We would often discuss these moments and question our reaction. What I really wanted to say is, "Are my breaths real? Is my skin real? Is my love for this perfect child real? Is the worry of him being taken away from us at any given moment real? Is waking up in the middle of the night just to see if he's breathing real? Are the tears of complete delight real? And are the tears of complete fear real?" But of course this was not a response I would want to give. So we decided on a reaction that would be more appropriate. "Yes we were able to visit with his BIRTH MOM when we were there."

It didn't take long for people to catch on to what we were saying. So, for you adoptive parents out there.....NEVER feel as if you are not REAL! You are more than real to your child. Your hugs and kisses are real. Your smiles and cheers are real. Your complete Joy is real!!! And for you non-adoptive parents...unless you are talking to a cardboard cut out, please don't assume they are not real. Their feelings are very real and the love they have for that child they are holding is more real than one could ever imagine.

Friday, December 3, 2010

Traditions




It's Christmas time!! My favorite time of year! I LOVE the lights, songs, cookies, movies...all of it. And I have a few traditions I like to practice. I like cutting down a fresh tree, and going home to decorate it while watching a Christmas movie. And when it's decorated we turn all the lights in the house off and turn on the tree lights. Then we wrap up in blankets and go look at the house from outside. Crazy? Maybe! But it's what we do.

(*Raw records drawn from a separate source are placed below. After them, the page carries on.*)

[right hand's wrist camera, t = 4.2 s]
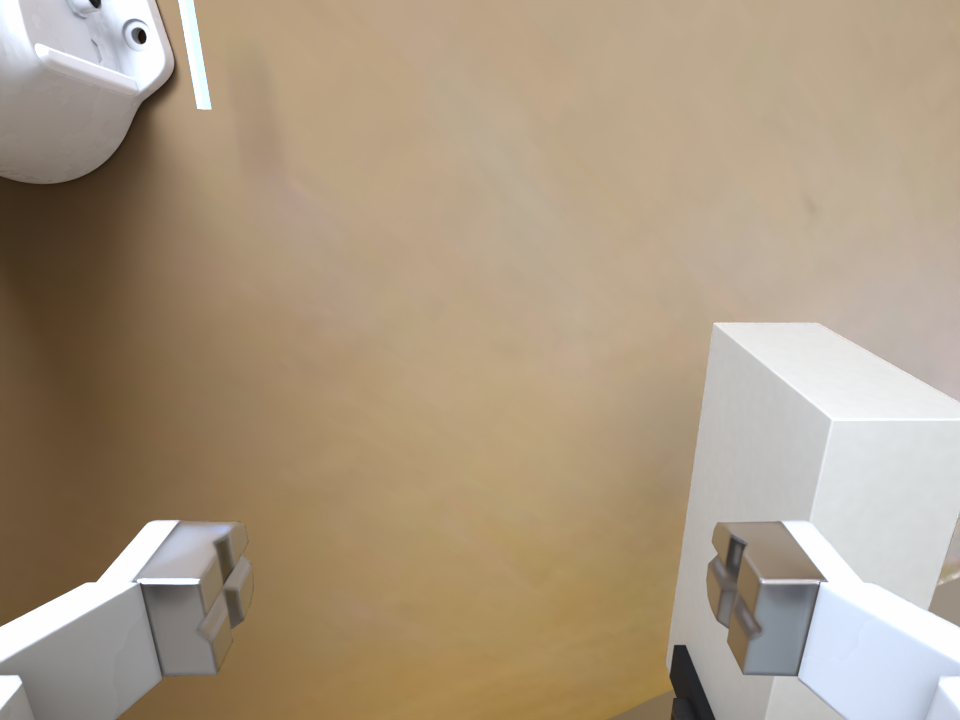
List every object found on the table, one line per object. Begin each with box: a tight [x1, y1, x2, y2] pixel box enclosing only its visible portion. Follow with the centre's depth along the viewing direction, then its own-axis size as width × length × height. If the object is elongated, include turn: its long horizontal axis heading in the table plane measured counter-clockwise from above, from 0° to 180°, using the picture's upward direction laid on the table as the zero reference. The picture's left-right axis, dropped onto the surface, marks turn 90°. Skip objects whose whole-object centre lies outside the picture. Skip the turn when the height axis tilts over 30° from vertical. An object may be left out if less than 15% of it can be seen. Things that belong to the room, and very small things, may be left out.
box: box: [666, 323, 960, 720], centre depth 33 cm, size 25×6×12 cm, turn 0°
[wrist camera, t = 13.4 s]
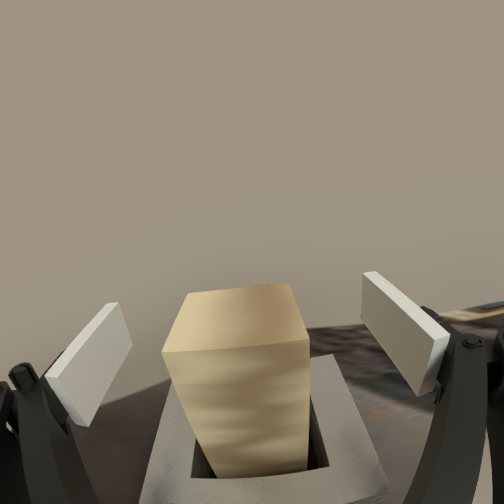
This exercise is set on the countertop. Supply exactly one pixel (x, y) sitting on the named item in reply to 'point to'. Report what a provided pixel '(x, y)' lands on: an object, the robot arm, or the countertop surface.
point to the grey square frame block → (280, 486)
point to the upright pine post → (244, 378)
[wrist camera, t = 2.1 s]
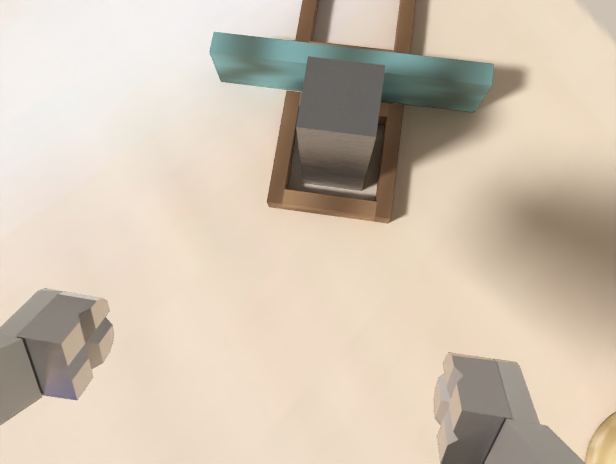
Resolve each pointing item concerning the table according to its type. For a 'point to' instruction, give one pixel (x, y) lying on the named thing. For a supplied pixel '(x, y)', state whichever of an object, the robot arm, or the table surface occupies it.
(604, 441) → the hand bell
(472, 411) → the robot arm
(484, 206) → the table surface
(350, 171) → the gray block
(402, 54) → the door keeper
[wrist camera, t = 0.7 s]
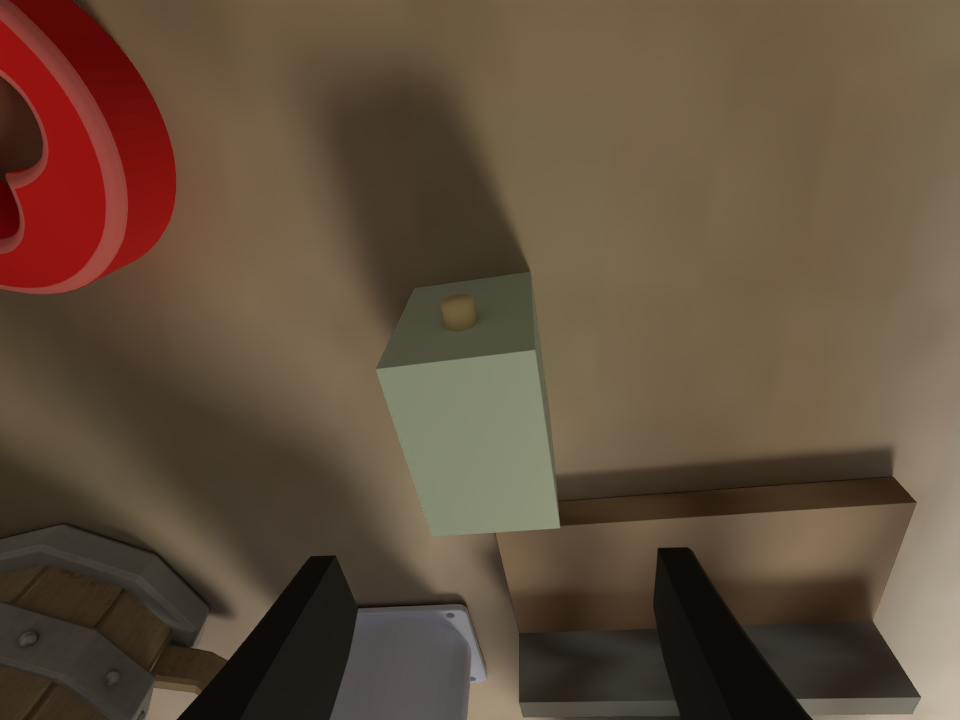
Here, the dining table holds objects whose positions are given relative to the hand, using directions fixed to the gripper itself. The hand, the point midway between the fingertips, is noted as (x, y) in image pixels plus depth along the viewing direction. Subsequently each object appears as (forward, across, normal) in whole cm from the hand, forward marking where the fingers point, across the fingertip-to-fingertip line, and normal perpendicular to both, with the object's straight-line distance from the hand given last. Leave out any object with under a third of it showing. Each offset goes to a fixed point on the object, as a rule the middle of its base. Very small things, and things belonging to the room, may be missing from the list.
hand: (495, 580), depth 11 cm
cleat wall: (+10, -8, +14) cm, 19 cm away
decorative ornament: (+11, +15, -10) cm, 21 cm away
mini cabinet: (+10, +1, 0) cm, 11 cm away
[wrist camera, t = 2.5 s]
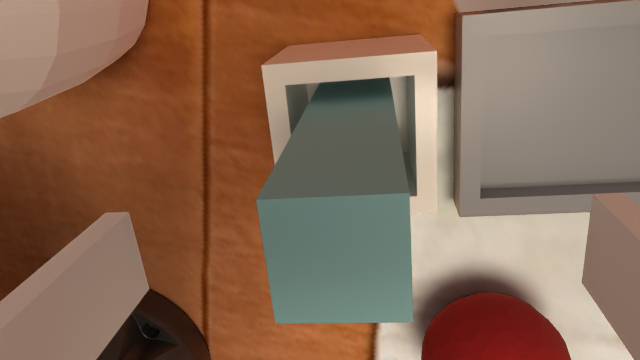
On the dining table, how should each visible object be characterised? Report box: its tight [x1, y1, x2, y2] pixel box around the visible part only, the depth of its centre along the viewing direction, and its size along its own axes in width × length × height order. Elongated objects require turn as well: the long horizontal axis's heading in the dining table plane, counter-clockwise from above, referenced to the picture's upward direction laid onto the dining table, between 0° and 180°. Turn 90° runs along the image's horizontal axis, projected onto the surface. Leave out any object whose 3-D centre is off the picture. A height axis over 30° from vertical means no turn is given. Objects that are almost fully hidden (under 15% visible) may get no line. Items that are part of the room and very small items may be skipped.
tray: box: [454, 0, 640, 217], centre depth 28 cm, size 16×12×2 cm
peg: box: [256, 77, 413, 324], centre depth 22 cm, size 4×4×18 cm
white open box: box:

This year was the first year that Daylen really got into the whole decorating thing. He loves the lights and was a amazed that we had a tree in the house. He walks around the house gently touching the decorations and turning on all the singing stuffed animals. It is such a joy having a child in the house at Christmas time. The magic comes back.

As I was watching him watch "Rudolph" I felt a tug at my heart. For every Christmas tradition I share with him, is one that his birth mom doesn't get. I am the one that gets to see his face on Christmas morning. I am the one that lets him eat Christmas cookies for breakfast. I am the one that shops for the perfect toy and wraps it up and nervously waits to see if he likes it. I guess I felt a little guilty.

So this year....a new tradition. Since we are blessed with an open adoption, we have the opportunity to share pictures and letters. We are picking a few extra pictures this year and making a "Year Journal" for Ashley (our birth mom). We chose pictures of our year and I downloaded them to a little scarp book (Shutterfly, Walgreens, Snapfish, etc. They all have them) with the story of what we were doing.
We send pictures through the year, but most of them are of Daylen. These are of all of us "living our traditions". I figure as Day gets older he will be able to help us pick out pictures and tell us what he wants to say about them.

I am not trying to fill a void. I am only trying to build a bridge that joins us together a little easier. So she can see what his life is and I pray she sees it as what she wanted for him.